‘Our job is to take off the masks, to reach nakedness, the true nature of ourselves and our creativity. It is hard work. Everything I have learned from the greatest choreographers in the world – their blood rushes through my veins and their voice sings in me – but I must peel off the disguises through my art,” says choreographer Rina Schenfeld ahead of the premiere of her new works, June 29 and 30, at Tel Aviv’s Tmuna Theater.
The premier features a solo work by Schenfeld, as well as a work with her troupe.
In her new work, Schenfeld employs masks in order to peel them off. “These days, my goal is to fly low in order to reach high,” she says. “There is no music in this work. I carry the burden on my shoulders: the movement, the sound and the set. I totally expose myself. I speak – not in Hebrew, nor English, Russian nor Arabic – but gibberish. To quote Aristotle, I am the actor, not the thinker.”
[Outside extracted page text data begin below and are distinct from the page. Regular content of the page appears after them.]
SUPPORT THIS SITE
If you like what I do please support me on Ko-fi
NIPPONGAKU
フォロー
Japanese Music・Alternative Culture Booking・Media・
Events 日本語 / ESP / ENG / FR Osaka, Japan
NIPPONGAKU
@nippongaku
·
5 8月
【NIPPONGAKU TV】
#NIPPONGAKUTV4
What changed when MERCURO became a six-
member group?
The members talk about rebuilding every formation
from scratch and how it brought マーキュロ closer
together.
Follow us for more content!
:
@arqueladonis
Schenfeld created the work in one day. “It was a big surprise for me. It was an easy birth – the work just burst out. I had to force myself not to touch it, not to spoil it, or confuse or improve it. It was a real challenge to agree to that and to understand that it is possible. There are different births.”
Silent shows
On her decision not to use music, she says, “I always choose amazing music for my works and I love dancing to them. But in this work, I decided music was not necessary. Besides a telephone ringing – that sounds twice in the work – there is no music, no soundtrack. I am the dance’s soundtrack. “The phone ring is an intrusion, a sound from the outside world, that is trying to stop me and bring me back to reality, but I do not surrender to it.”
In this work, Schenfeld says “yes” to spontaneity and emotion, and “no” to planning. She finds beauty in imperfection, in wilting; explanations, she says, “often ruin and reduce.”
The six kimonos she dances in represent seasons of life, different moods, memories, doubts and joys – all completely bare.
In the second part of the evening, her troupe will perform Our Masks to music by Meredith Monk, Rimsky Korsakov and the New York-based Israeli composer Ari Frankel, who also wrote the music to her famous dance Jacob’s Dream.
“During the work process together, the masks initiated a new artistic process of rediscovering,” she reflects. “The mask dictated a new kind of movement; as if the body listened and surrendered. We discovered a new way to move – moving quietly, moving a little bit, moving from the inside, finding a different rhythm.”